On the face of it this is surprising, as with Dyfed-Powys being such a rural patch, compared with West Mercia which includes some large urban areas, you might have thought that the policing job in Wales would be relatively easier. Whether or not it is, the way the police force there has been responding to its challenges has been falling short of expectations in some areas.

On a positive note, the whole point of this overview is to identify areas which can be improved. It can take the eye of outsiders to pinpoint what needs to be done. Dyfed-Powys will not like finding itself in a position in which it is on the receiving end of criticism, but it is constructive criticism which should spur the force to strengthen those areas in which it is weaker than it should be.

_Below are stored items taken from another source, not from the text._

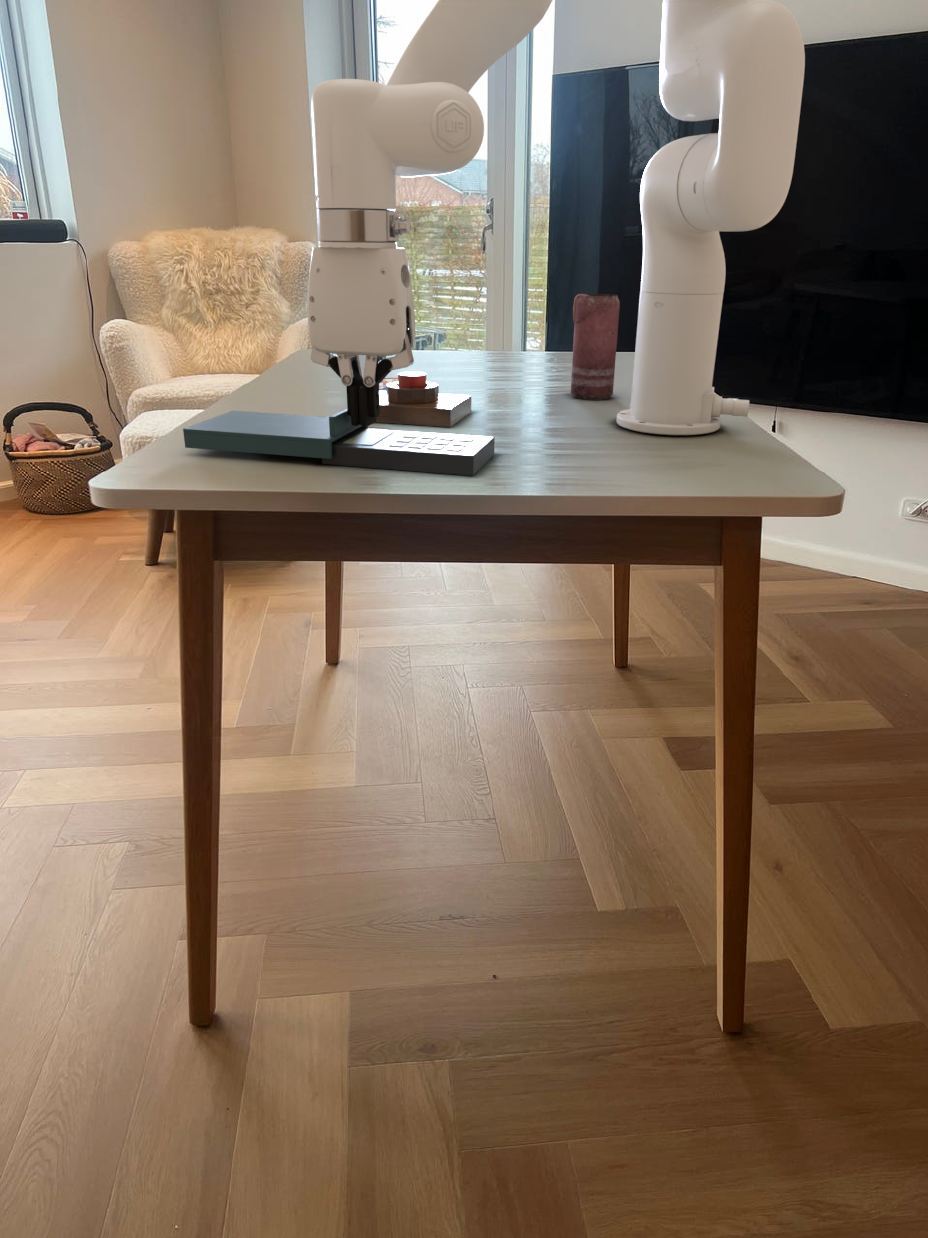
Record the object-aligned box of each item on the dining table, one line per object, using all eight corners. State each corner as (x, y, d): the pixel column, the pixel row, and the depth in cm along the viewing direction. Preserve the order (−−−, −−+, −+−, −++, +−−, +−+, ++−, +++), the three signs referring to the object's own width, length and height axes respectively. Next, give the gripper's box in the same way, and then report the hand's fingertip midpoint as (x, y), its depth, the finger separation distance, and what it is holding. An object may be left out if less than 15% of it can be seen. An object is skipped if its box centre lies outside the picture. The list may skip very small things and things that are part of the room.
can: (565, 393, 129) (570, 292, 124) (607, 392, 130) (614, 292, 124) (573, 400, 124) (579, 295, 118) (616, 399, 124) (625, 295, 119)
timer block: (471, 412, 115) (471, 381, 114) (450, 427, 106) (450, 393, 105) (378, 406, 118) (377, 376, 117) (351, 420, 109) (349, 388, 108)
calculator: (494, 455, 93) (494, 435, 92) (473, 476, 85) (473, 455, 85) (354, 445, 97) (354, 426, 96) (322, 464, 89) (320, 443, 88)
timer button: (430, 386, 112) (429, 372, 111) (421, 390, 109) (421, 376, 108) (403, 384, 113) (403, 370, 112) (394, 389, 110) (393, 375, 109)
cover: (368, 437, 97) (367, 400, 95) (331, 459, 88) (329, 419, 86) (234, 427, 101) (230, 392, 99) (185, 447, 92) (180, 409, 90)
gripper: (443, 232, 85) (442, 421, 92) (302, 230, 88) (312, 412, 96) (419, 232, 78) (421, 435, 86) (268, 230, 82) (282, 426, 89)
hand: (364, 423), depth 91 cm, fingers closed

More generally, Home Secretary Amber Rudd has authorised a more powerful Taser stun gun to be issued to officers in England and Wales, a matter which has additional relevance in the West Mercia force, as the death of the former Aston Villa footballer Dalian Atkinson after being Tasered in Telford was one of a number of incidents which has raised concerns about the potency and use of these electric stun guns.

The idea that they are magic wonder weapons which will incapacitate those on the receiving end and yet be harmless has been called into serious question by that tragedy. But in a Britain in which it is increasingly common to see armed officers, Tasers make sense as part of an armoury with a wide range of non-lethal alternatives, to be used sparingly, and only when truly demanded by circumstances.